Research: Crypto Mining Malware Bags Almost 5% of Entire Monero

New research shows that Monero (XMR) is the most popular digital currency among cybercriminals who are spreading crypto mining malware.

Last week, Sergio Pastrana and Guillermo Suarez-Tangil, researchers from Universidad Carlos III de Madrid and King’s College London, respectively, released their report, which estimated that hackers had mined at least 4.32 percent of the entire Monero in circulation.

The researchers write:

“Overall, we estimate there are at least 2,218 active campaigns that have accumulated about 720K XMR (57M USD). Interestingly just a single campaign (C#623) has mined more than 163K XMR (18M USD), which accounts for about 23% of the total estimated. This campaign is still active at the time of writing.”

However, the two are not sure if malware owners have cashed out their cryptocurrency and to what portion if they have. The uncertainty is due to the lack of information and cryptocurrencies’ fluctuating prices. The total XMR value is at $40 million, by the time of writing.

The study indicates that about 4.4 million malware samples are analyzed from 2007 to 2018 or over a period of 12 years. The paper has also identified 1 million malicious miners.

Strategies employed to distribute malware vary. However, Pastrana and Suarez-Tangil state that a “common yet effective approach is to use legitimate infrastructure such as Dropbox or GitHub to host the droppers, and stock mining tools such as claymore and xmrig to do the actual mining.”
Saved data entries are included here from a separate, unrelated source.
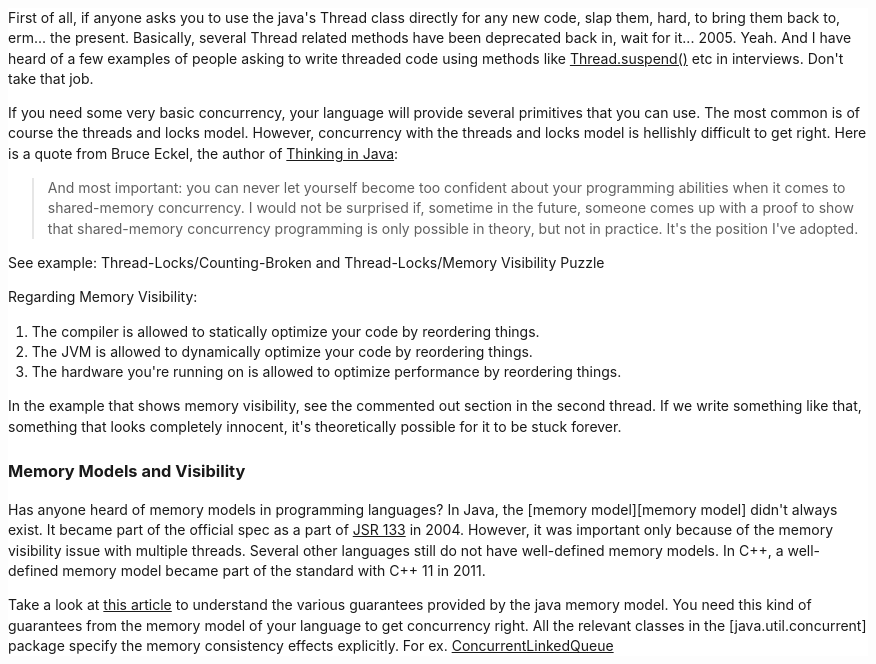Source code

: First of all, if anyone asks you to use the java's Thread class
directly for any new code, slap them, hard, to bring them back to,
erm... the present. Basically, several Thread related methods have
been deprecated back in, wait for it... 2005. Yeah. And I have heard
of a few examples of people asking to write threaded code using
methods like [Thread.suspend()][thread-suspend] etc in
interviews. Don't take that job.


If you need some very basic concurrency, your language will provide
several primitives that you can use. The most common is of course the
threads and locks model. However, concurrency with the threads and
locks model is hellishly difficult to get right. Here is a quote from
Bruce Eckel, the author of [Thinking in Java][thinking-in-java]:

> And most important: you can never let yourself become too confident
> about your programming abilities when it comes to shared-memory
> concurrency. I would not be surprised if, sometime in the future,
> someone comes up with a proof to show that shared-memory concurrency
> programming is only possible in theory, but not in practice. It's
> the position I've adopted.

See example: Thread-Locks/Counting-Broken and Thread-Locks/Memory Visibility Puzzle

Regarding Memory Visibility:

1. The compiler is allowed to statically optimize your code by
   reordering things.
2. The JVM is allowed to dynamically optimize your code by reordering
   things.
3. The hardware you're running on is allowed to optimize performance
   by reordering things.

In the example that shows memory visibility, see the commented out
section in the second thread. If we write something like that,
something that looks completely innocent, it's theoretically possible
for it to be stuck forever.

### Memory Models and Visibility

Has anyone heard of memory models in programming languages? In Java,
the [memory model][memory model] didn't always exist. It became part
of the official spec as a part of [JSR 133][jsr-133] in 2004. However,
it was important only because of the memory visibility issue with
multiple threads. Several other languages still do not have
well-defined memory models. In C++, a well-defined memory model became
part of the standard with C++ 11 in 2011.

Take a look at [this article][happens-before] to understand the
various guarantees provided by the java memory model. You need this
kind of guarantees from the memory model of your language to get
concurrency right. All the relevant classes in the
[java.util.concurrent] package specify the memory consistency effects
explicitly. For ex. [ConcurrentLinkedQueue][doc-example]


[cpu-heating]: http://research.ac.upc.edu/HPCseminar/SEM9900/Pollack1.pdf
[power-wall]: http://cs.nyu.edu/courses/spring12/CSCI-GA.3033-012/lecture12.pdf
[future-of-computers-1]: http://www.edn.com/design/systems-design/4368705/The-future-of-computers--Part-1-Multicore-and-the-Memory-Wall
[future-of-computers-2]: http://www.edn.com/design/systems-design/4368858/Future-of-computers--Part-2-The-Power-Wall
[future-of-computers-3]: http://www.edn.com/design/systems-design/4368983/Future-of-computing--Part-3-The-ILP-Wall-and-pipelines
[thread-suspend]: https://docs.oracle.com/javase/8/docs/api/java/lang/Thread.html#suspend
[thinking-in-java]: http://www.amazon.com/Thinking-Java-4th-Bruce-Eckel/dp/0131872486/
[jsr-133]: https://jcp.org/en/jsr/detail?id=133
[memory-model]: http://www.cs.umd.edu/~pugh/java/memoryModel/jsr-133-faq.html
[happens-before]: https://docs.oracle.com/javase/8/docs/api/java/util/concurrent/package-summary.html#MemoryVisibility
[doc-example]: https://docs.oracle.com/javase/8/docs/api/java/util/concurrent/ConcurrentLinkedQueue.html
[progmo]: /img/Programming-Motherfucker.png "Programming Motherfucker, do you speak it?"
[what-did-i-read]: /img/what-did-i-read.gif "What did I just read"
The researchers identify Bitcoin as the second “most prevalent” and most favorite crypto by cybercriminals even if its popularity has rather diminished over the years. In addition, the pair says that bad actors have also experimented with other altcoins like Dogecoin and Litecoin in 2013 and 2014 before going back to Bitcoin and Monero, perhaps due to the profitability of the two cryptos.

The team also identifies that in terms malware-related wallets, Monero represents 56 percent more than Bitcoin, while Zcash places third.

Meanwhile, research published by McAfee in December indicates that crypto mining malware cases have increased by more than 4,000 percent in 2018. The increase represents a rapid takeover by malware from the previous favorite, ransomware.

In November 2018, a study completed by Check Point Software Technologies, an Israel-based cybersecurity company, states that a Monero mining malware known as KingMiner has been evolving over time to evade detection.